As of the end of March 2021, JPMAM’s global assets under management stood at $2.4 trillion, while in Emea they reached $560 billion. According to data from Morningstar, the firm was also among the top performers in terms of active inflows for 2020. 

What worries Thomson most about the coronavirus crisis is the human dimension: how employees are coping. 

“This is uncharted territory for us all. How do we make sure we provide as much support and help to our employees as we can? It’s not lost on anyone how challenging this is.”

As lockdowns kicked in last year, the firm pivoted quickly to working from home. “When I look at the investment we’ve made in things like digital technology, that’s really when it came home to roost, both in terms of trading and executing, and client engagement.”

He says technology will play a key role in defining the winners and losers as the industry goes through the next period of consolidation. 

“Only the strong will survive – and the strong are people who’ve got scale and who can invest in the technology.” There are, he adds, “probably too many asset managers... and clients want more from their asset managers at a cheaper price”.

Firms need to make sure their investment process is as efficient as possible and communicate in a way that clients want, says Thomson, so they know what their money is doing.
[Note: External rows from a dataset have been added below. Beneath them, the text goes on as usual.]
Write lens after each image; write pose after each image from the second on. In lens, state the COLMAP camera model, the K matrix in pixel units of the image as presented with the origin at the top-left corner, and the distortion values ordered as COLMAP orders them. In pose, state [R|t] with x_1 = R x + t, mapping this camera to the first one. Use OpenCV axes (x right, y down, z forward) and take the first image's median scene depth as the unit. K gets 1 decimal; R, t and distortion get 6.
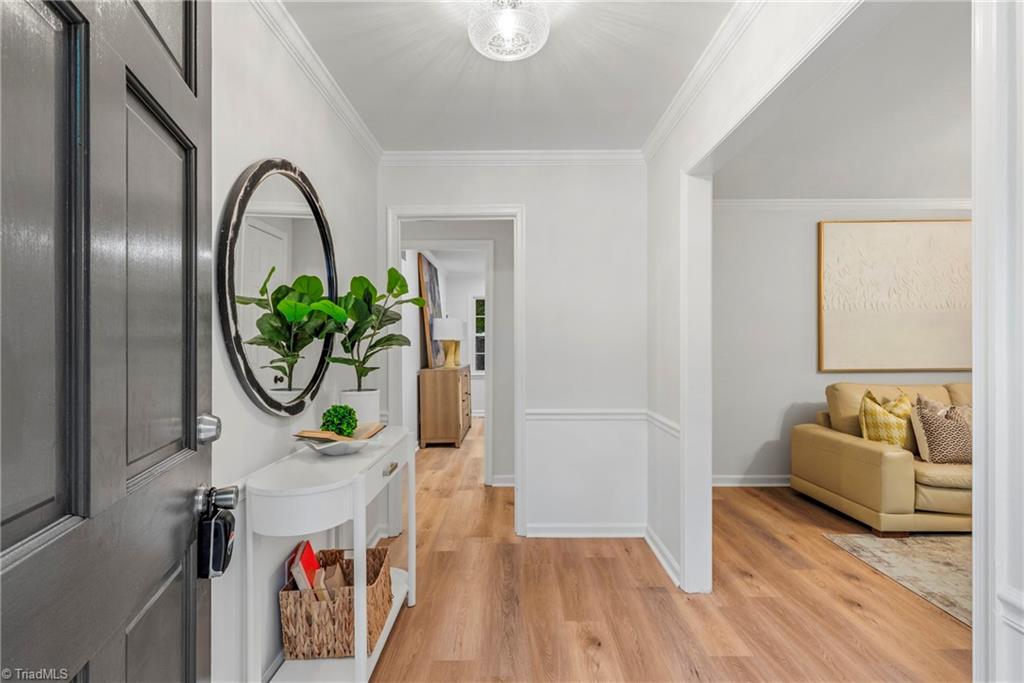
lens RADIAL K [[504.4, 0, 512.0], [0, 504.4, 341.5], [0, 0, 1]] dist [0.001033, 0.000402]
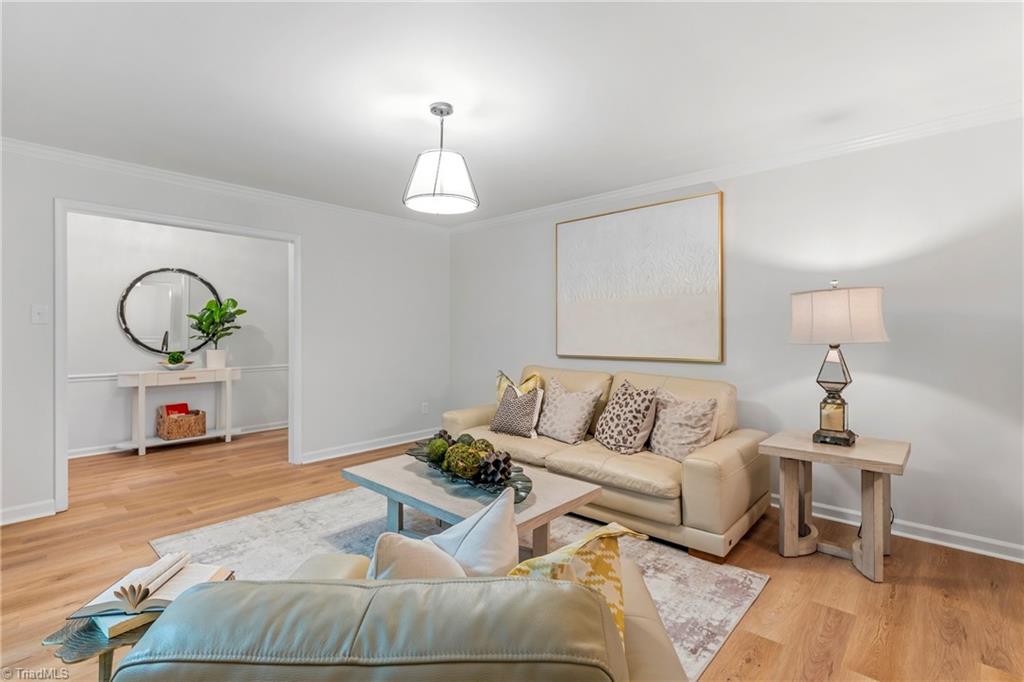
lens RADIAL K [[470.6, 0, 514.0], [0, 470.6, 334.0], [0, 0, 1]] dist [-0.001548, -0.000184]
pose [[0.740603, 0.005667, -0.671919, 1.527094], [-0.000063, 0.999965, 0.008363, -0.000693], [0.671943, -0.006152, 0.740577, 0.182207]]
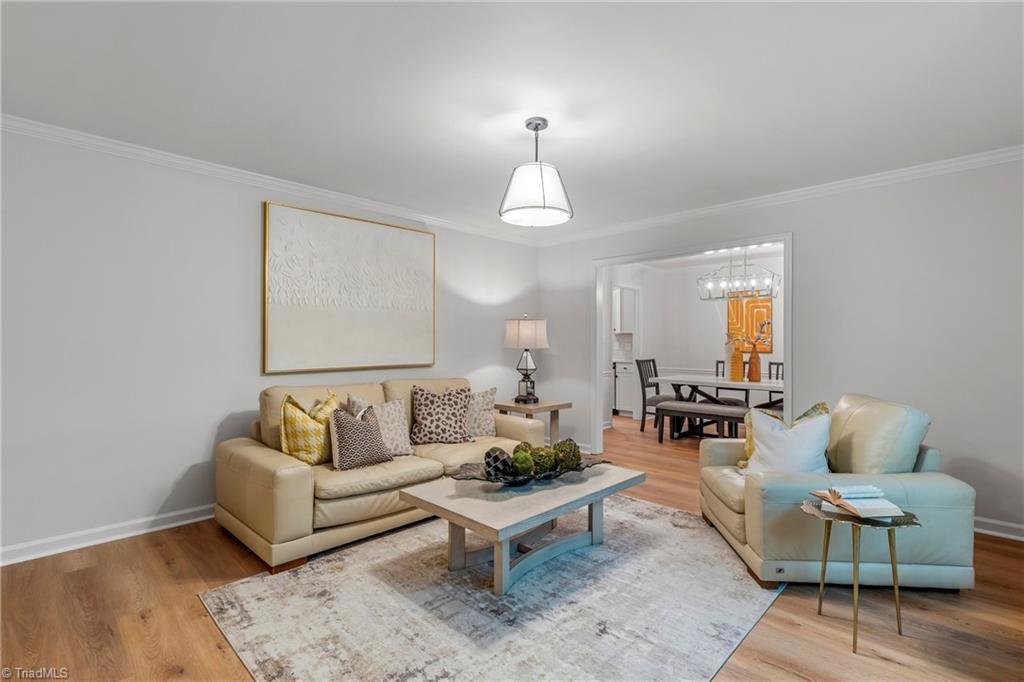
lens RADIAL K [[475.8, 0, 511.8], [0, 475.8, 338.2], [0, 0, 1]] dist [0.000980, -0.000065]
pose [[0.698764, 0.009133, 0.715294, 0.394745], [-0.005942, 0.999958, -0.006962, 0.001784], [-0.715328, 0.000615, 0.698789, 0.150751]]
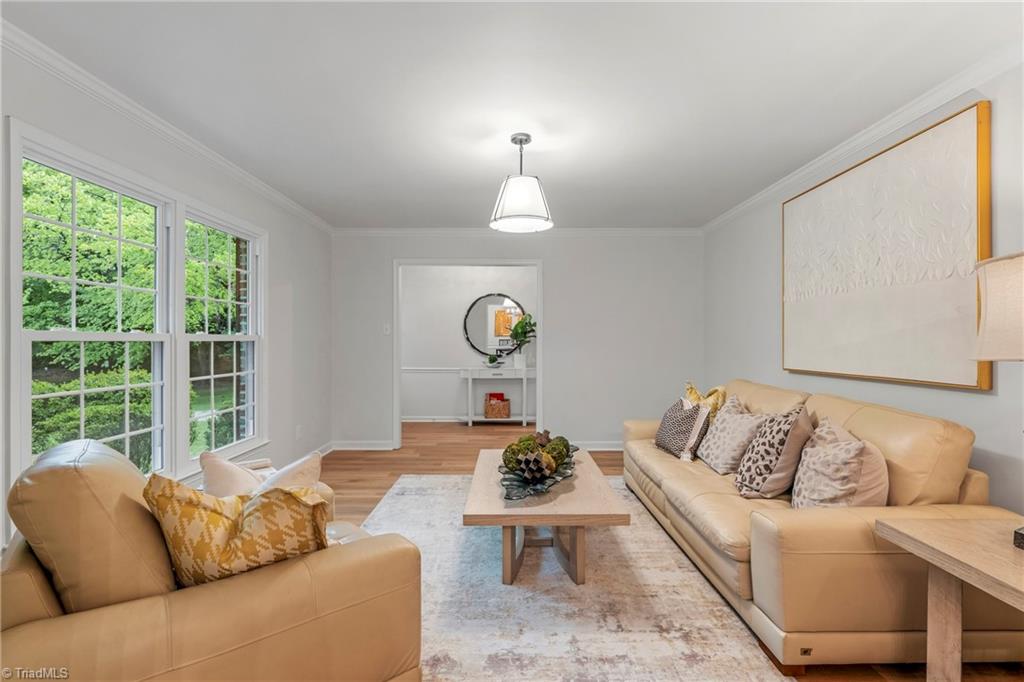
lens RADIAL K [[470.5, 0, 512.0], [0, 470.5, 341.0], [0, 0, 1]] dist [-0.000579, 0.000105]
pose [[0.013828, 0.003974, -0.999896, 1.764670], [0.003084, 0.999987, 0.004017, 0.001804], [0.999900, -0.003139, 0.013816, 0.618691]]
In his view, the answer lies in technology.

A “critical” issue
Like all asset managers, JPMAM is confronting the ticking timebomb of pensions. It’s a “critical” issue, according to Thomson, and he feels the private sector has a crucial role to play.

The pensions that the private sector provides need to be sustainable not just in terms of the income they provide as people live longer, but also environmentally. On that basis alone, says Thomson, the asset management industry has a very clear need to fulfil. 
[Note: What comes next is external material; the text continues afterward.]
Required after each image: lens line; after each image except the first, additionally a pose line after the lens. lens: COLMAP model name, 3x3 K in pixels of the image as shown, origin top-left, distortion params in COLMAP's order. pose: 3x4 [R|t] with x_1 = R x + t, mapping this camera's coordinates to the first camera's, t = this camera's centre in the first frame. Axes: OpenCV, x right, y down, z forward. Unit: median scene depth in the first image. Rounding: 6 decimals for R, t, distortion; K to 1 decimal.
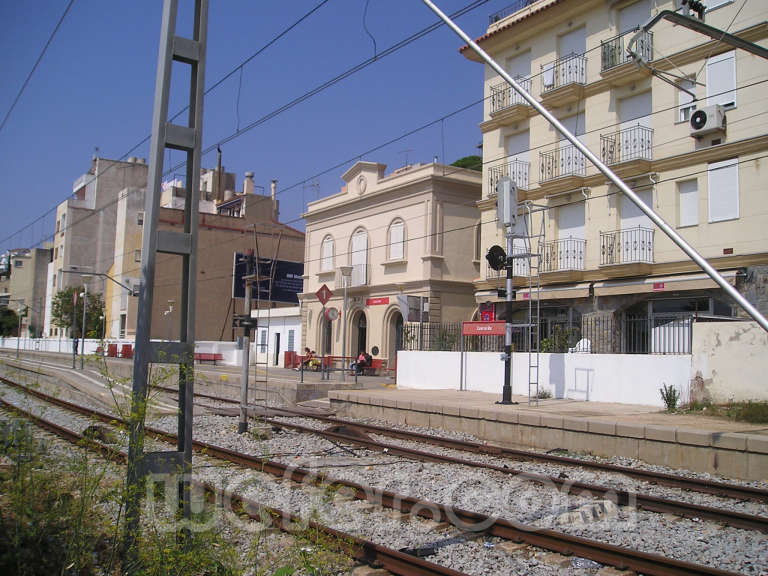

“One of the benefits of the crisis, you could argue, has been a focus on vulnerable parts of the community, such as old-age pensioners. “If you take somebody who’s retired, every pence of income that can be generated of their assets counts, because that’s what they live on. That’s how they pay their medical bills. That’s how they survive.”

People have also become more aware of the impact of climate change since the outbreak of Covid-19 and want their voices to be heard, he says. “ESG has become an extraordinarily powerful, dominant force, and the change has come so quickly.”

In their fiduciary role, asset managers have a responsibility to invest in a way that takes account of their clients’ best interests, Thomson says. “Having ESG integrated in the way we invest is not only the right thing to do for the world, but it’s also going to produce better outcomes.”

Despite the many challenges ahead – and the “ambitious” climate goals – he remains optimistic about the role asset management can play in allocating capital meaningfully.